Figure 1. The study design of the BleeMACS registry with respect to the primary PCI population. Bias in survival estimates is inherent in: a) the exclusion of patients who died on the index admission, b) the exclusion of patients with single-stage complete revascularisation, and c) the survival bias by design in which intended staged complete revascularisation will be reclassified as incomplete revascularisation if death occurs after the first PCI (early death with unknown intent).

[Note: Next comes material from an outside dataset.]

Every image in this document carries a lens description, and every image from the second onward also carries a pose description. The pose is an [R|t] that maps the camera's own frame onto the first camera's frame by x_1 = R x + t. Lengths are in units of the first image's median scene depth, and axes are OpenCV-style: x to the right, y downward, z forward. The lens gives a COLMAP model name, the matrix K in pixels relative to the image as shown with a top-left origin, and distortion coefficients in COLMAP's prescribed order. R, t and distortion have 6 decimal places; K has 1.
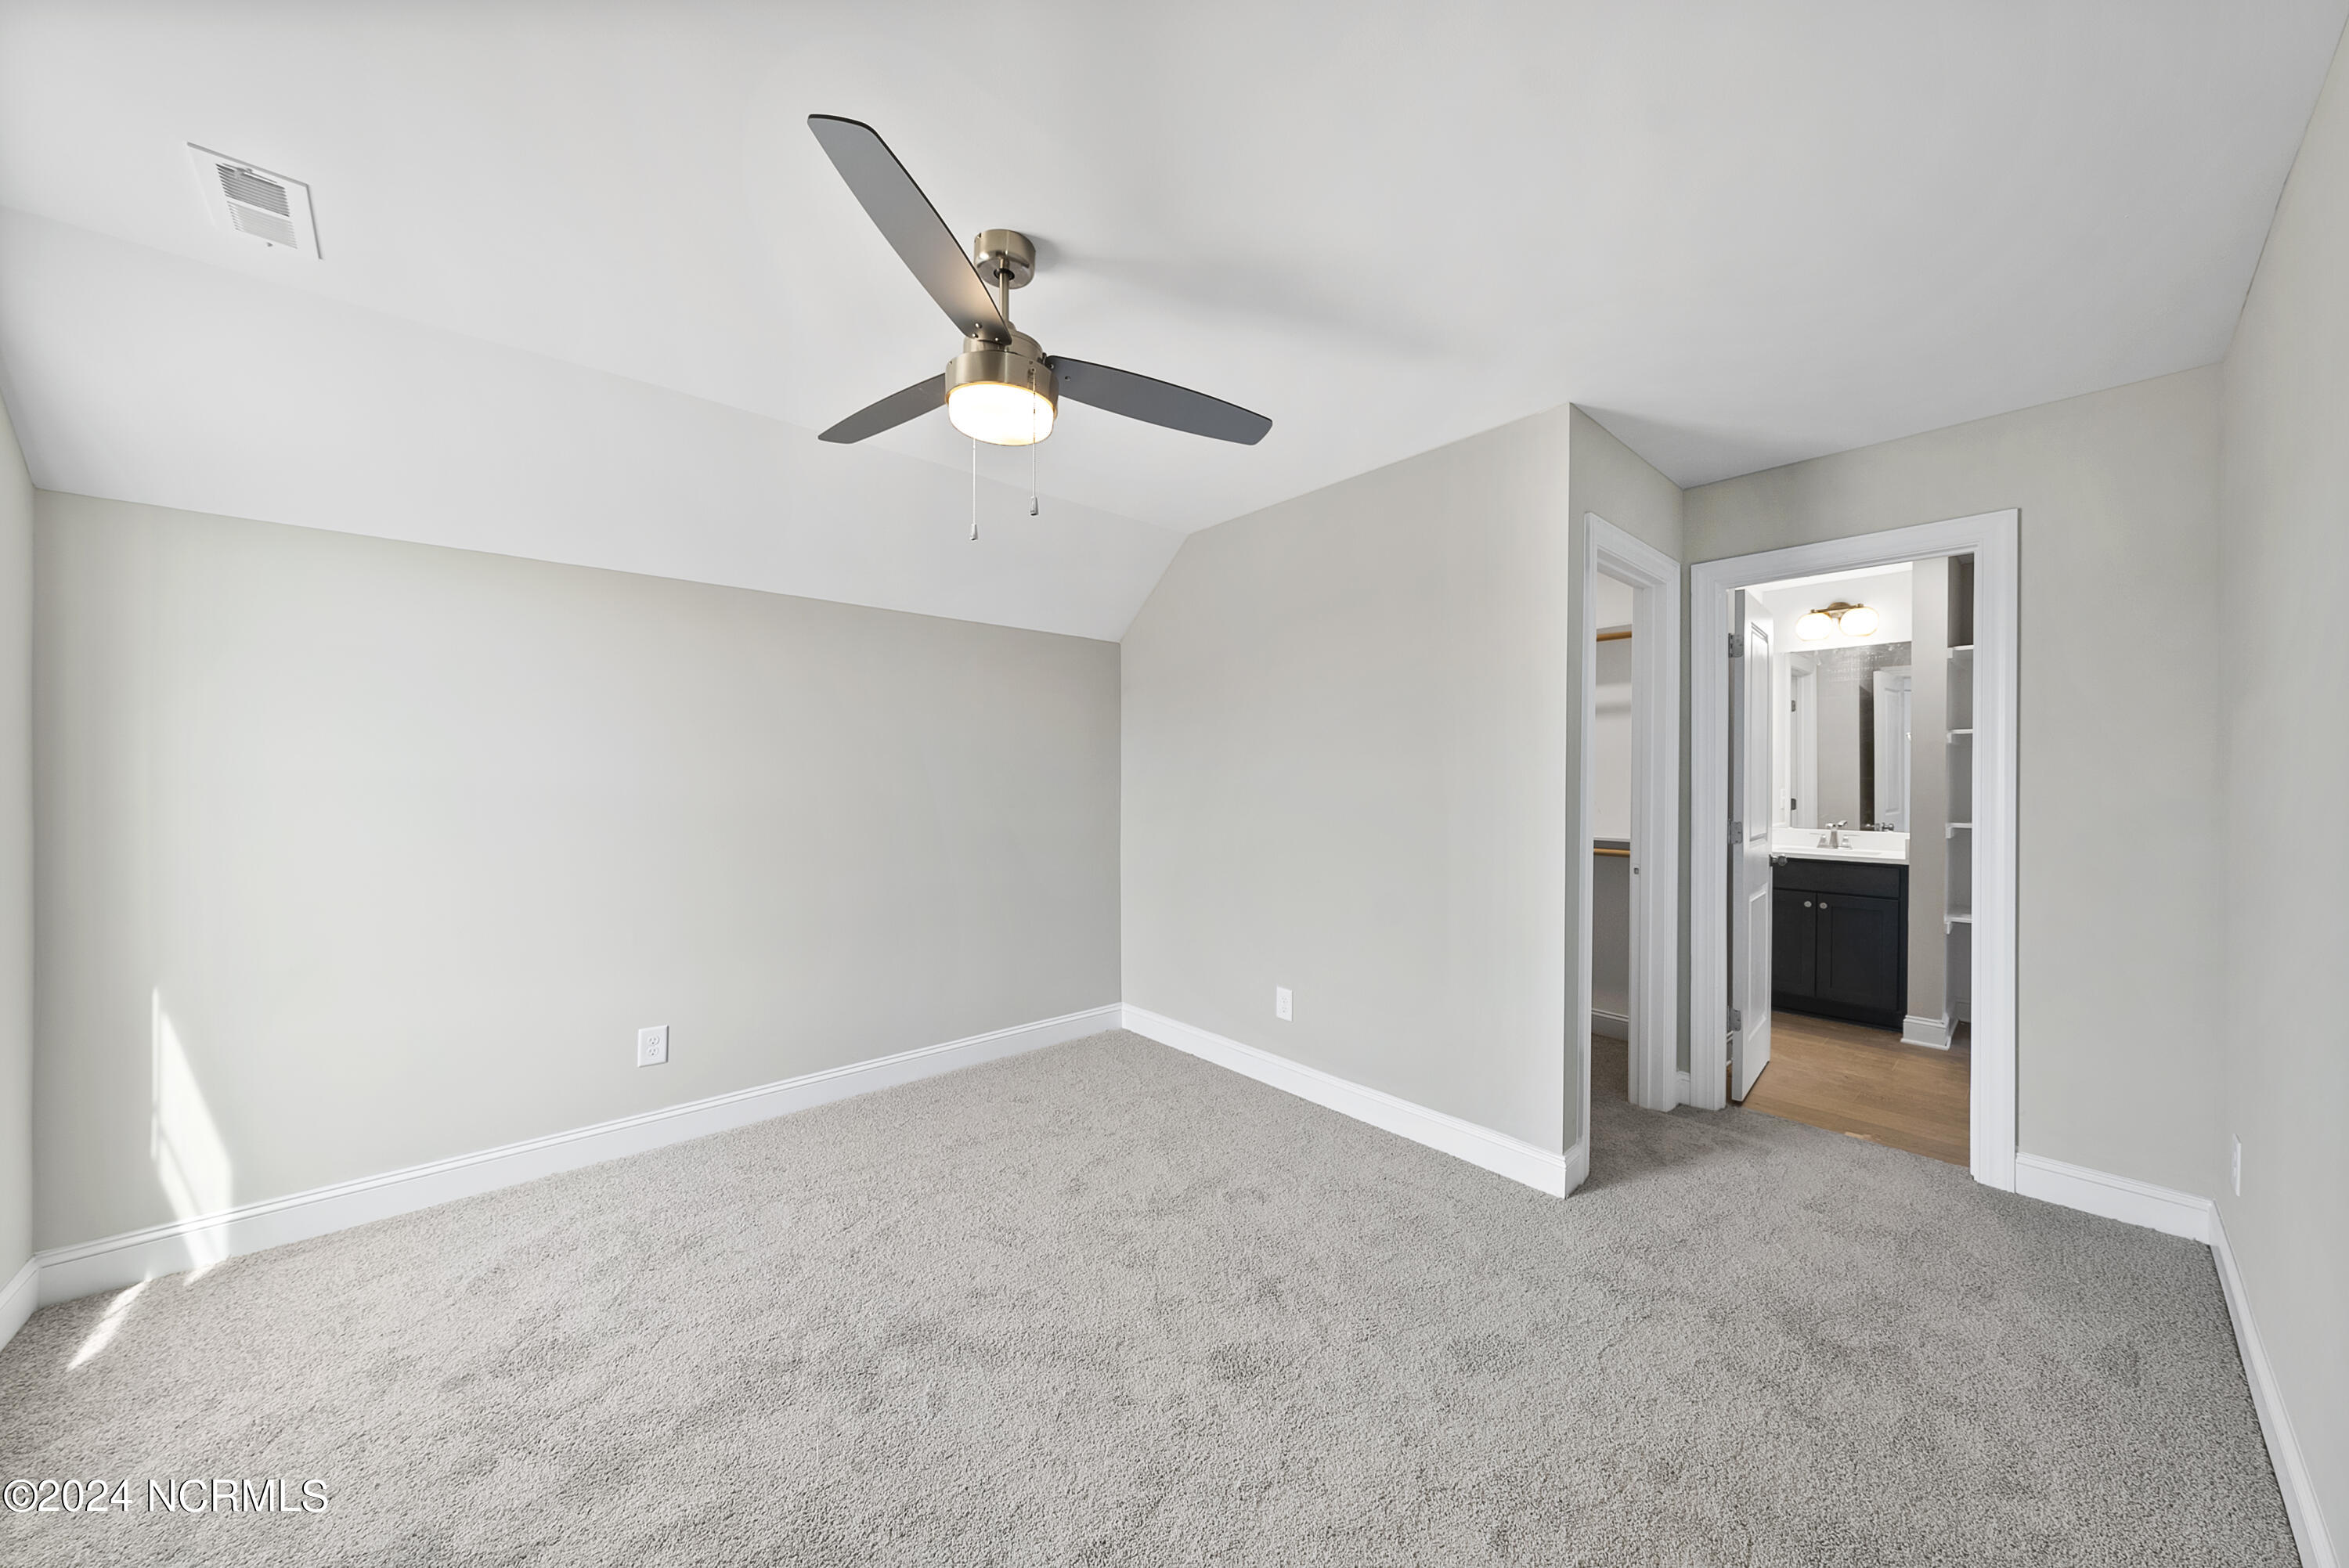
lens RADIAL K [[812.4, 0, 1210.9], [0, 812.4, 783.1], [0, 0, 1]] dist [-0.001236, -0.000273]
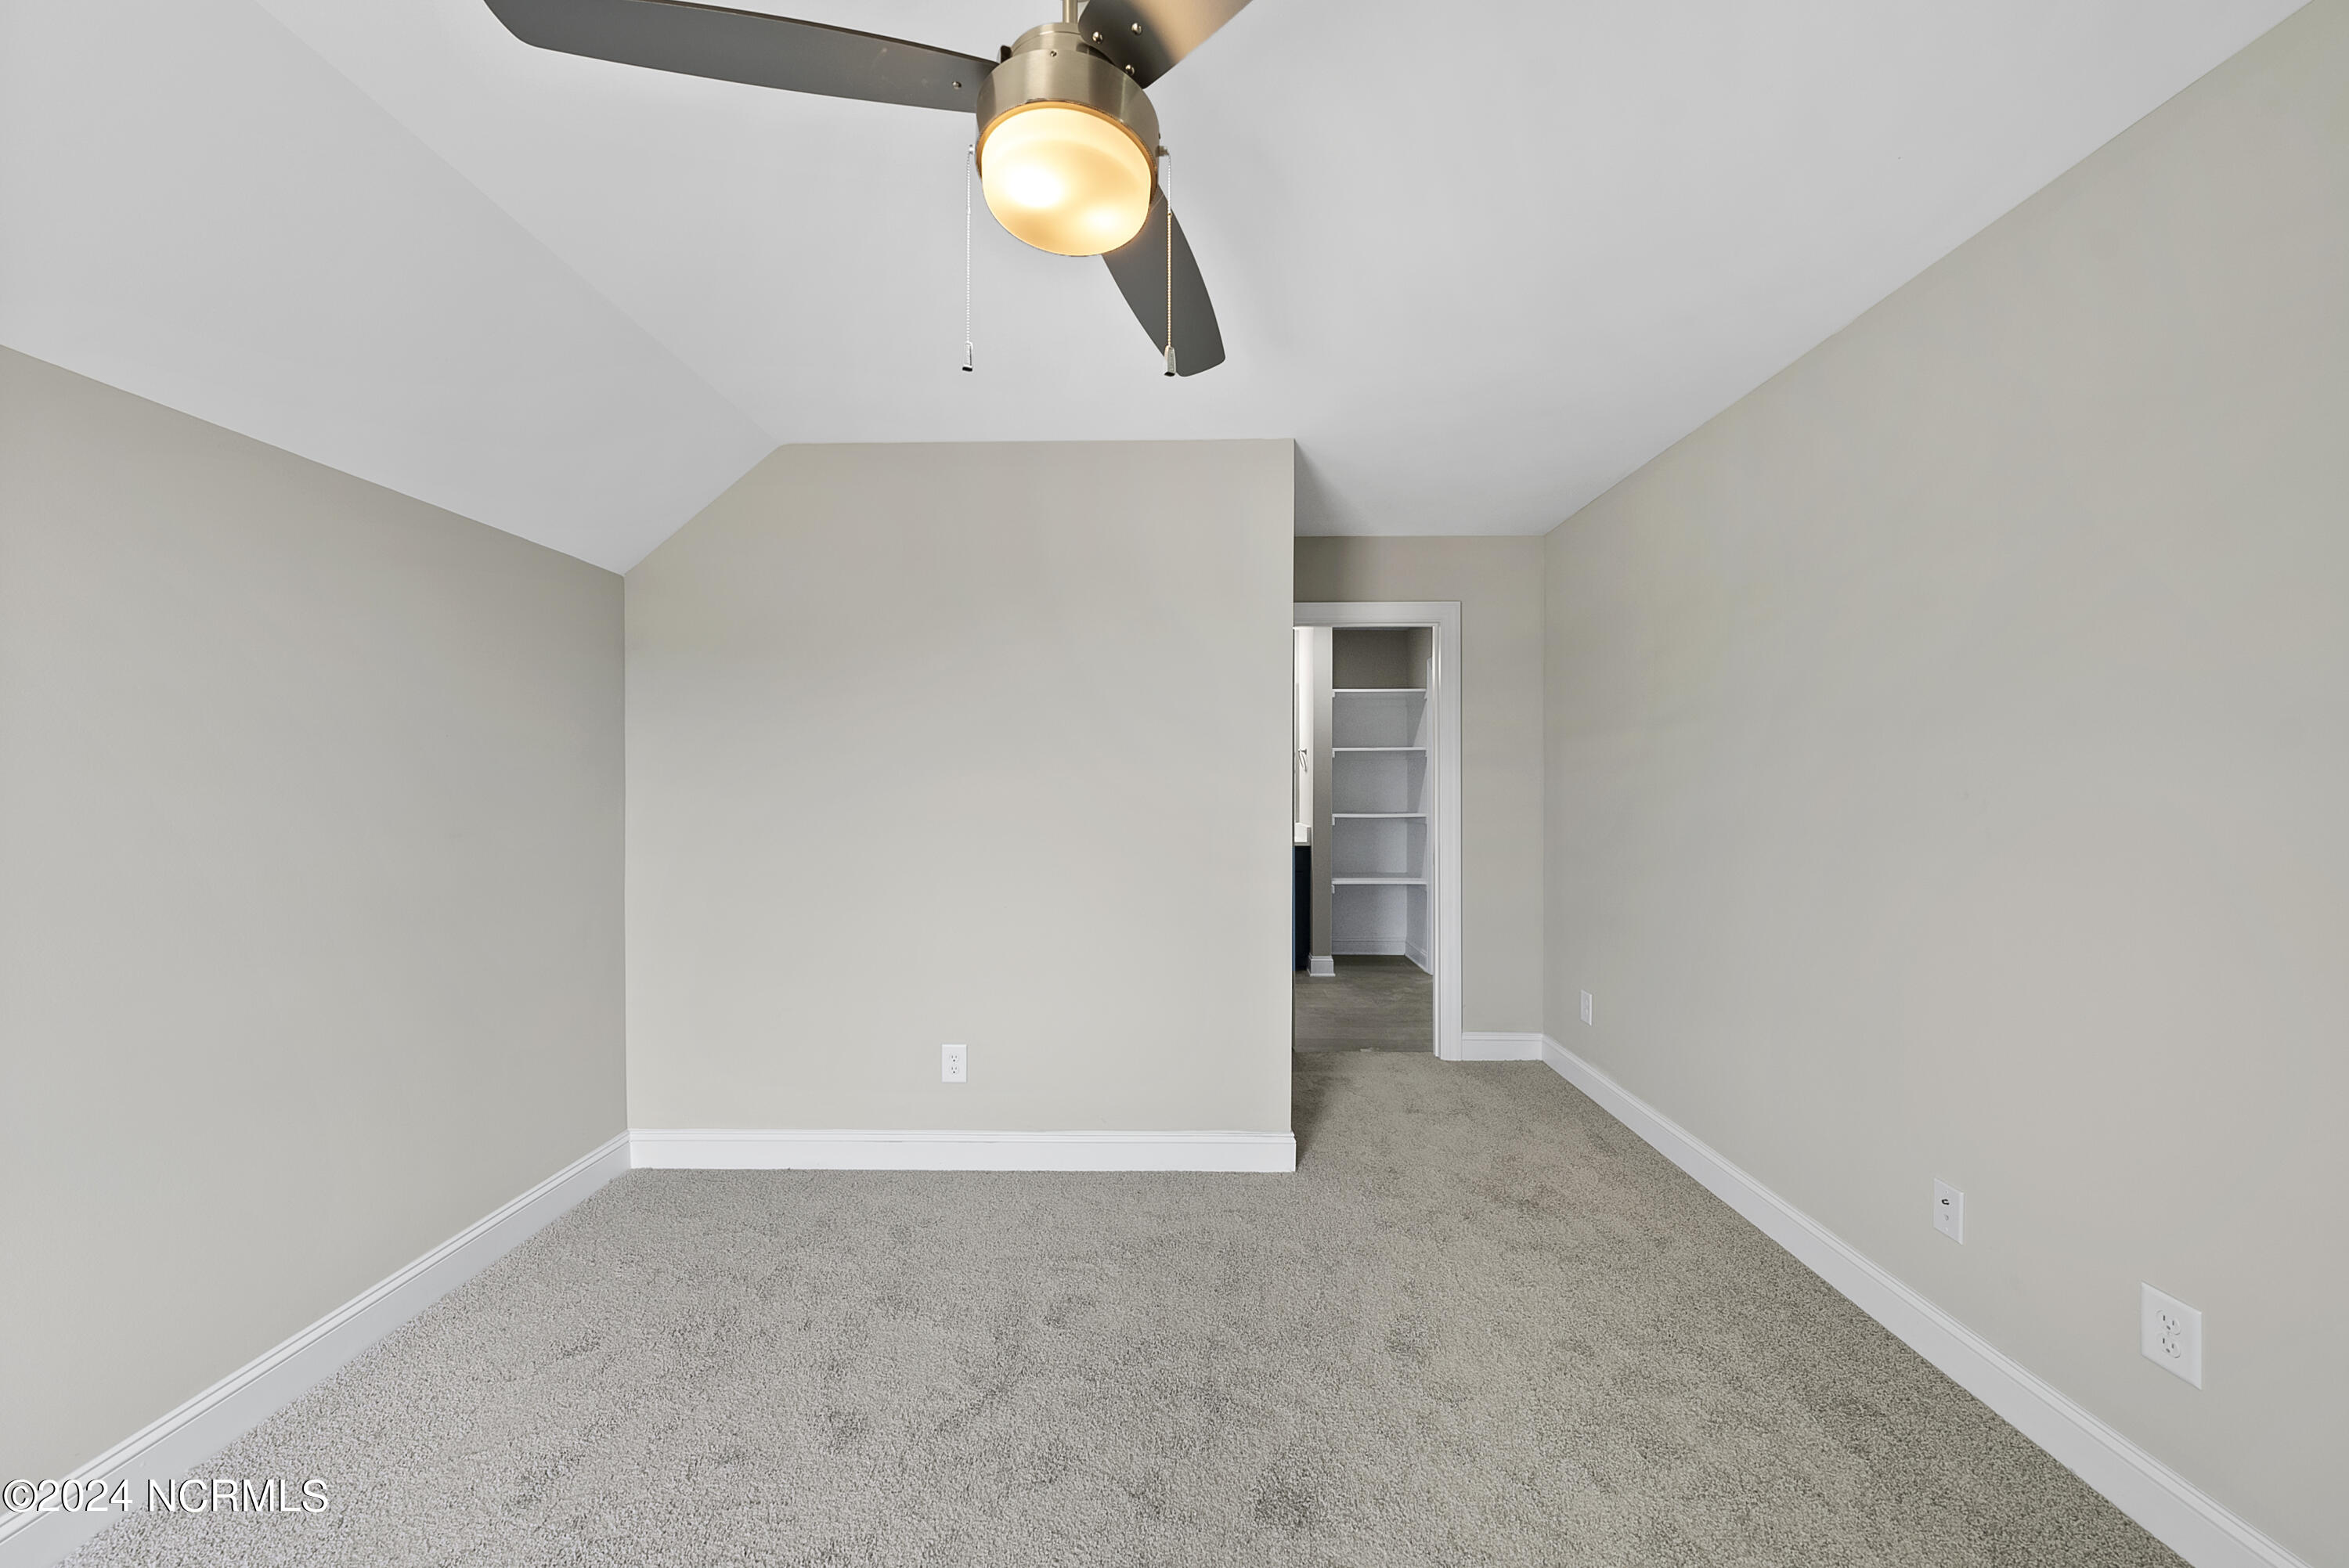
lens RADIAL K [[812.4, 0, 1181.9], [0, 812.4, 783.5], [0, 0, 1]] dist [-0.001236, -0.000273]
pose [[0.673565, -0.002742, 0.739123, -0.466797], [0.004219, 0.999991, -0.000135, -0.006798], [-0.739116, 0.003210, 0.673570, 0.379075]]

One method to overcome survival bias in a registry is to compare multivessel PCI at the time of index AMI to all other forms of incomplete or delayed revascularisation. For unclear reasons, BleeMACS has no patients who received complete revascularisation during the index procedure. A recent British Columbia Cardiac Registry study analysed three STEMI PCI revascularisation strategies - complete at index procedure, complete-staged and incomplete16. Of the three strategies, the highest crude and adjusted mortality rate was among those patients undergoing multivessel PCI at the time of the AMI. It is interesting that in British Columbia one in five STEMI PCI patients received complete revascularisation at the time of the AMI. The incomplete representation of this strategy in the BleeMACS registry further impacts on both the mortality and generalisability of this registry design.
In summary, the BleeMACS registry findings should be interpreted cautiously. The dramatic reduction in one-year mortality rates with complete revascularisation remains unproven in clinical trials. Given the registry exclusions, BleeMACS may not represent a true reality for patients with AMI and multivessel CAD. More importantly, the limitations of retrospective comparisons of complete vs. incomplete revascularisation in patients with acute myocardial infarction may inherently distort the reality of patient flow and outcomes in this challenging clinical scenario. There is no doubt that registries are critical for defining real-world practice and estimating actual outcomes. Paradoxically, the reality for revascularisation strategies may only be visible in the highly controlled world of large randomised clinical trials.
Conflict of interest statement
H. Dauerman is a consultant for Medtronic, Edwards Lifesciences and Boston Scientific, and has received research grants from Boston Scientific and Medtronic. The other author has no conflicts of interest to declare.